I found the plot pretty fresh; the comical way they tackle Rex’s reaction to the bank robbery and his following imprisonment I thought was original. A big part of what made this movie attractive to me was Rex’s hilarious inner dialogue with his personified conscience (which only he sees).
I love it when a movie plays with that, the best example being A. E. Mortimer’s Daniel Isn’t Real. Bloody Hell is funny and gory, and although the ending is a bit too absurd, the whole flick is very entertaining and will leave any horror fan satisfied.
Eraserhead (1977)
I watched this crazy horror sci-fi flick for the first time this week. David Lynch put this experimental film out in 1977, and the film only gained notoriety over the years and decades. Eraserhead is a tour de force and not an easy watch. It’s probably the movie I had more questions about after finishing it, at least in my recent memory.
What’s it about? I have no clue. But if I had to guess I’d say it’s about life: being born, relationships, sex and death. No need for a synopsis, you won’t get anything out of me describing what I saw unless you watch it yourself.
It’s crazy that this movie came out almost 45 years ago. Very nightmarish and worth a watch for sure.
Wrong Turn (2021)
The new Wrong Turn remake is out, and it ain't good. I had high hopes with this one, because I enjoyed the first couple of movies from the saga and was open to a reimagining of the first one. But after watching the new remake, maybe I wasn’t so open to a reimagining. Pretty hard to f'up a movie like Wrong Turn to be honest.

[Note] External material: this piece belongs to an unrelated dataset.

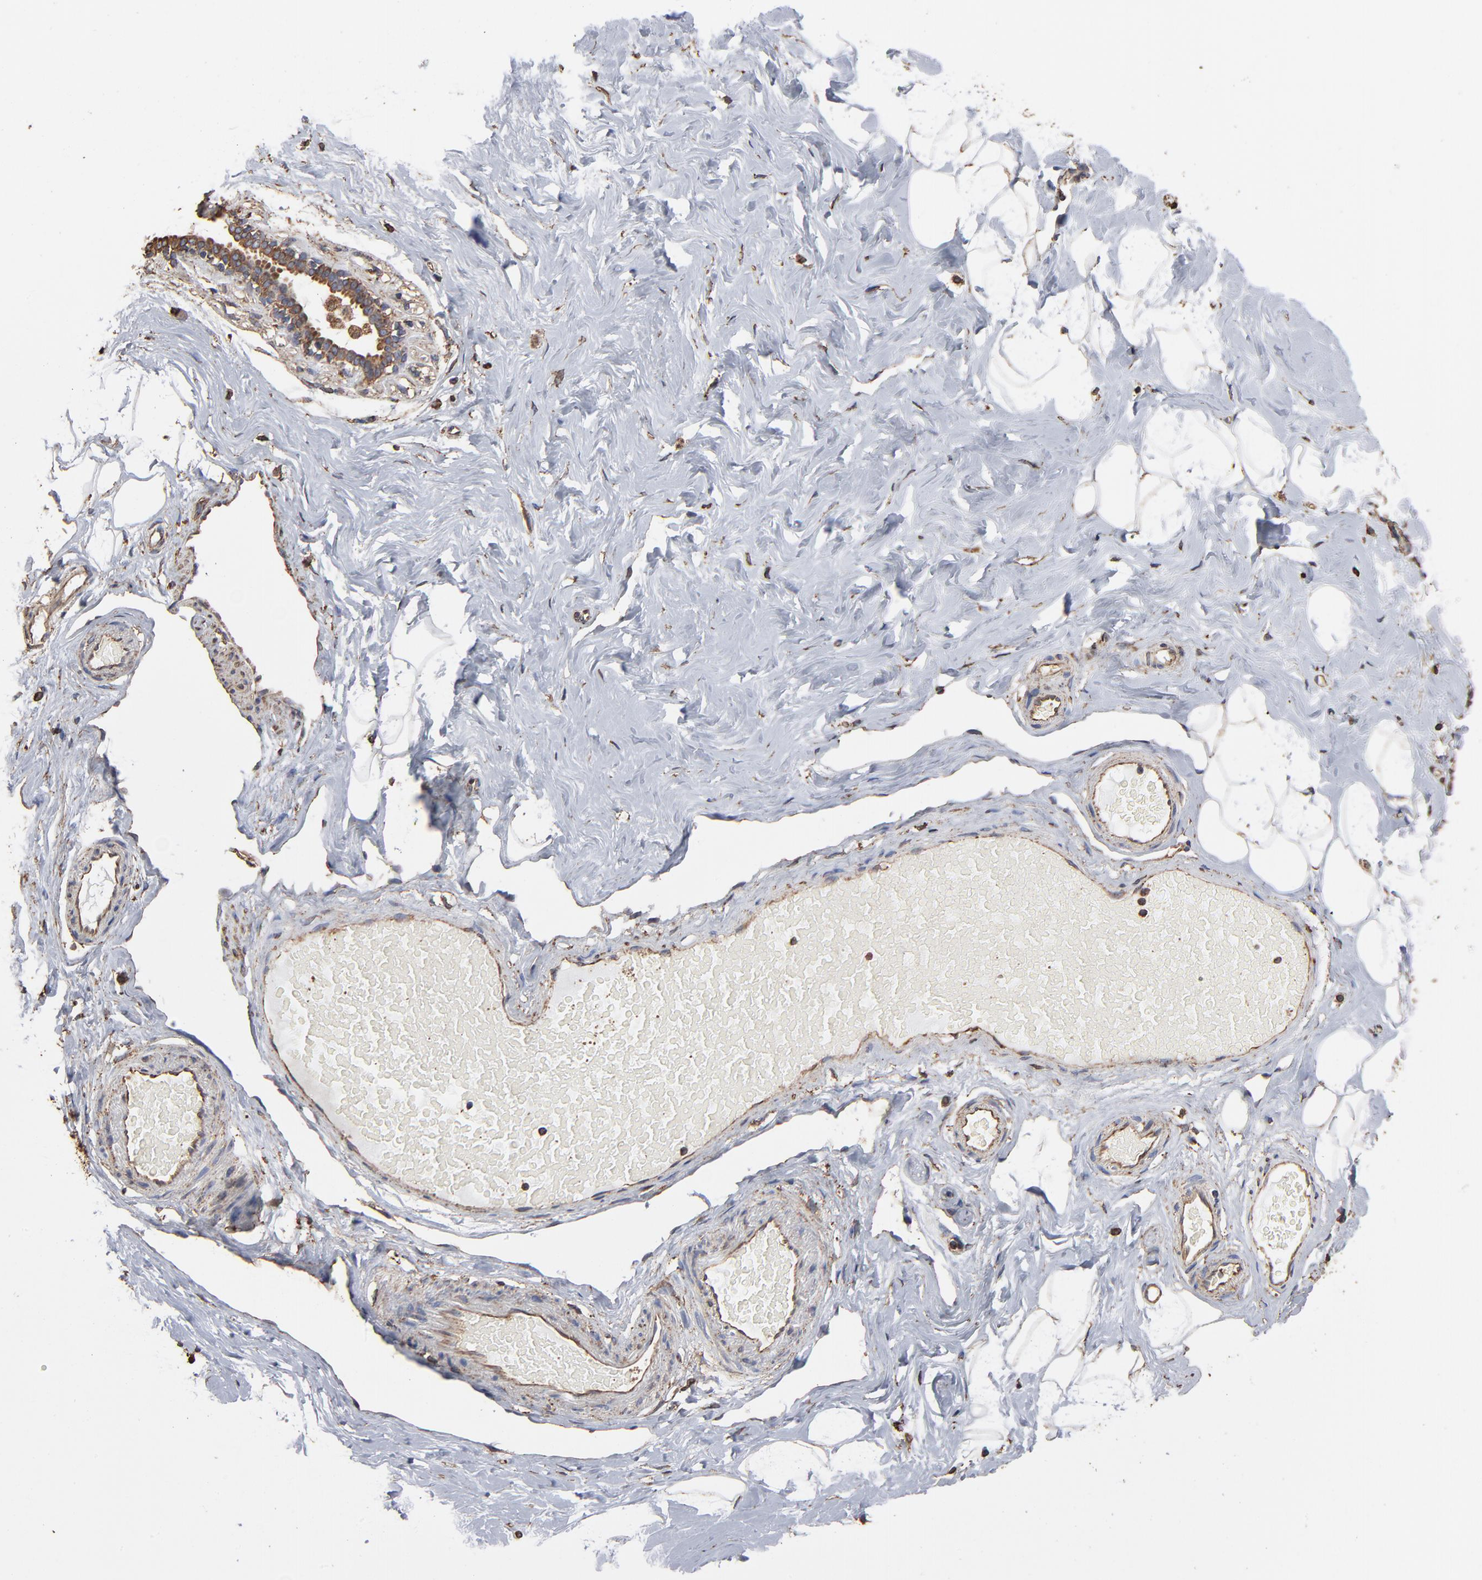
{"staining": {"intensity": "moderate", "quantity": "<25%", "location": "cytoplasmic/membranous"}, "tissue": "breast", "cell_type": "Adipocytes", "image_type": "normal", "snomed": [{"axis": "morphology", "description": "Normal tissue, NOS"}, {"axis": "topography", "description": "Breast"}, {"axis": "topography", "description": "Soft tissue"}], "caption": "Immunohistochemistry (IHC) of normal human breast displays low levels of moderate cytoplasmic/membranous staining in approximately <25% of adipocytes.", "gene": "PDIA3", "patient": {"sex": "female", "age": 75}}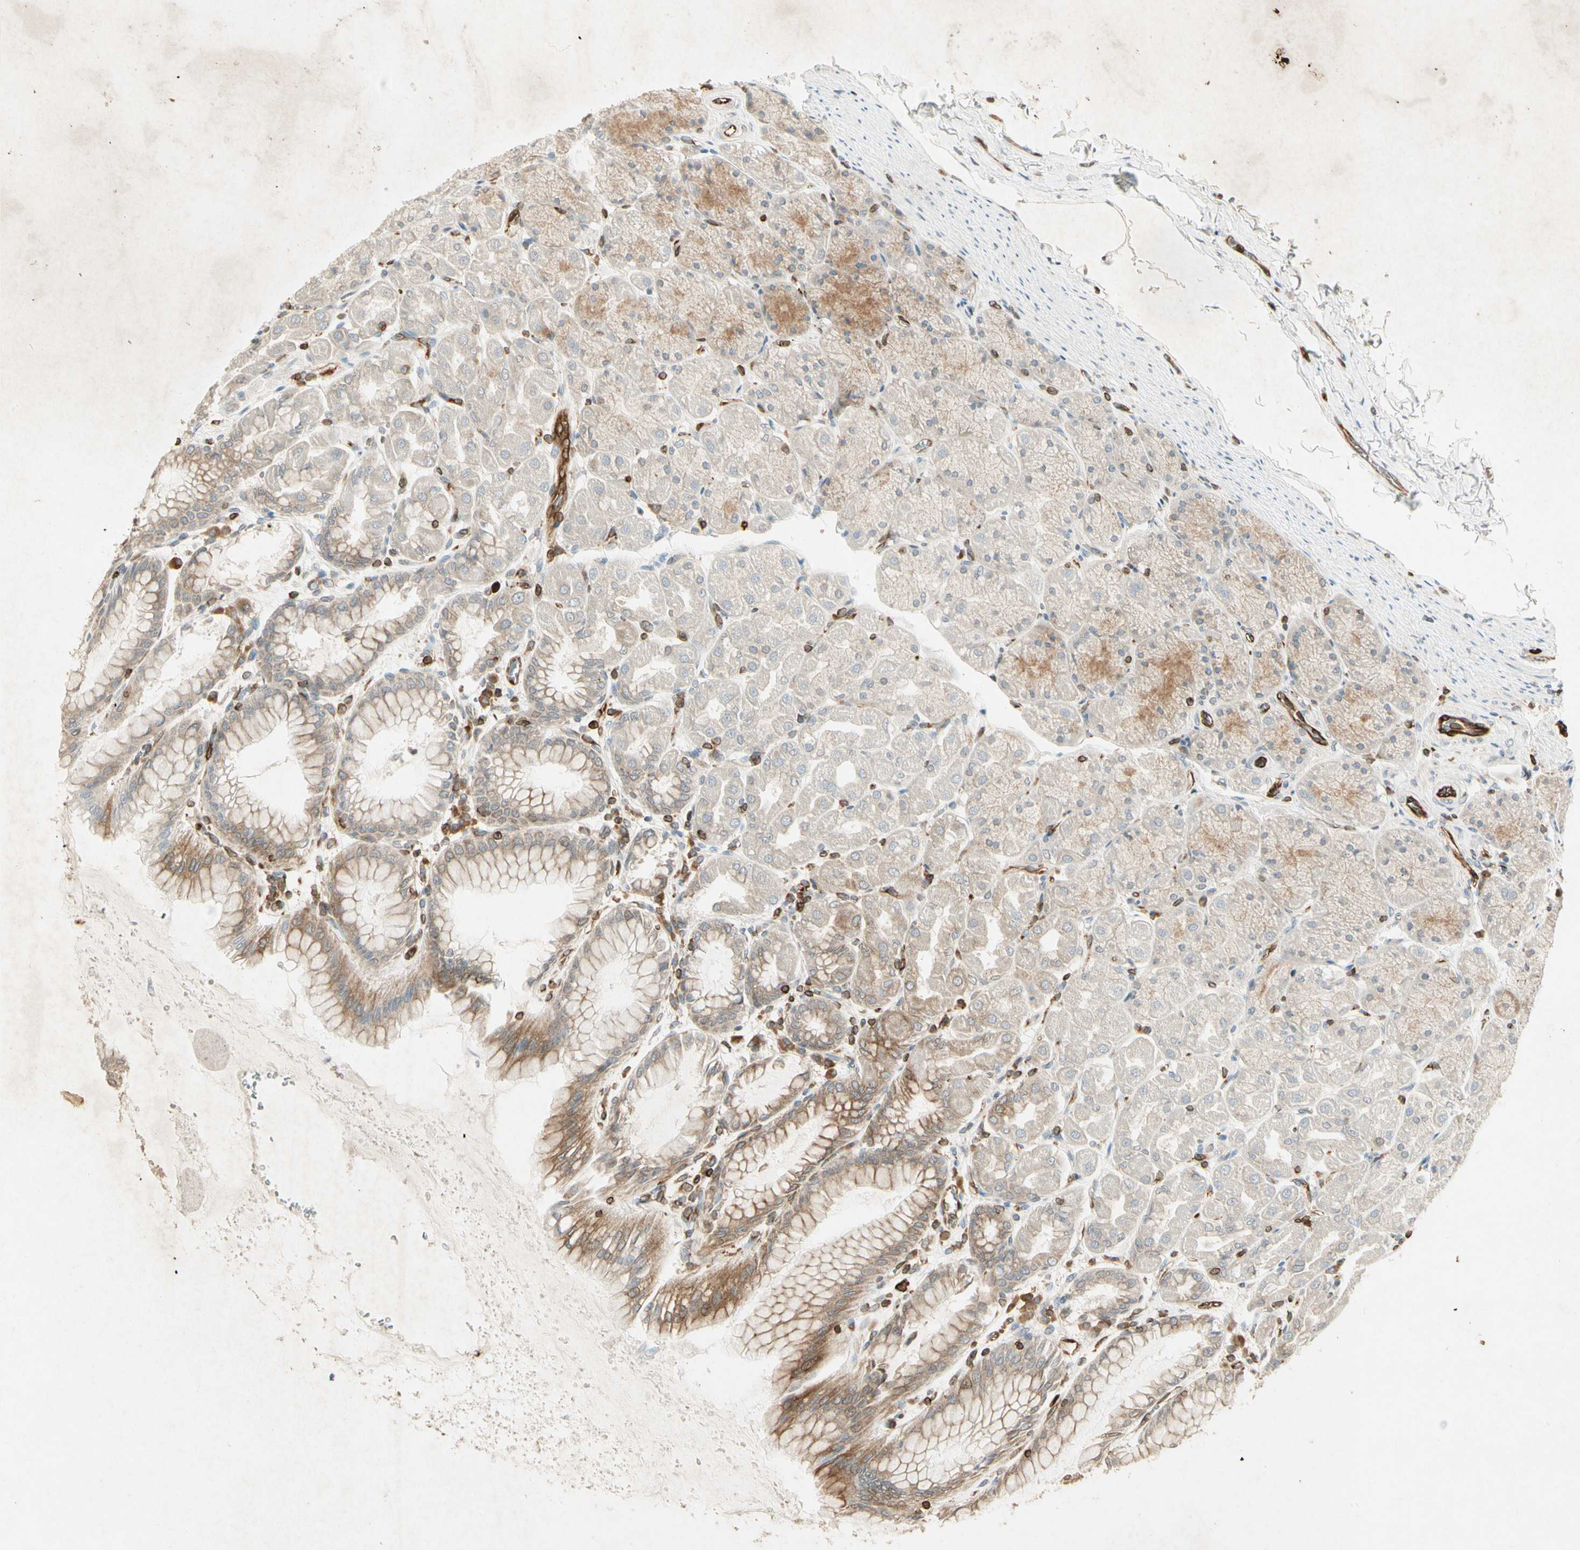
{"staining": {"intensity": "moderate", "quantity": ">75%", "location": "cytoplasmic/membranous"}, "tissue": "stomach", "cell_type": "Glandular cells", "image_type": "normal", "snomed": [{"axis": "morphology", "description": "Normal tissue, NOS"}, {"axis": "topography", "description": "Stomach, upper"}], "caption": "Benign stomach exhibits moderate cytoplasmic/membranous staining in approximately >75% of glandular cells (Brightfield microscopy of DAB IHC at high magnification)..", "gene": "TAPBP", "patient": {"sex": "female", "age": 56}}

A group of friends go out hiking in the American backwoods. After what seems to be an attack, they get lost and must camp overnight. They’ll discover there’s a group of people that have lived in those woods for generations and that aren’t too happy to have them around.
Alan McElroy and Mike P. Nelson tried to put a lot more on the table apart from fun kills and booby-traps, but it all feels not really elaborate and cheap. I think that the fact they called it Wrong Turn makes the movie more confusing, because that puts an idea in the viewer’s head but then the movie has literally nothing to do with the original film apart from that it’s set in the woods. Reactions and resolutions in the movie feel lazy and surreal, and I don't mean 'surreal' in a good way. With another title and better writing, they could’ve made an original flick that was its own thing, but the new Wrong Turn will just end up disappointing you, whether you’ve seen the original or not.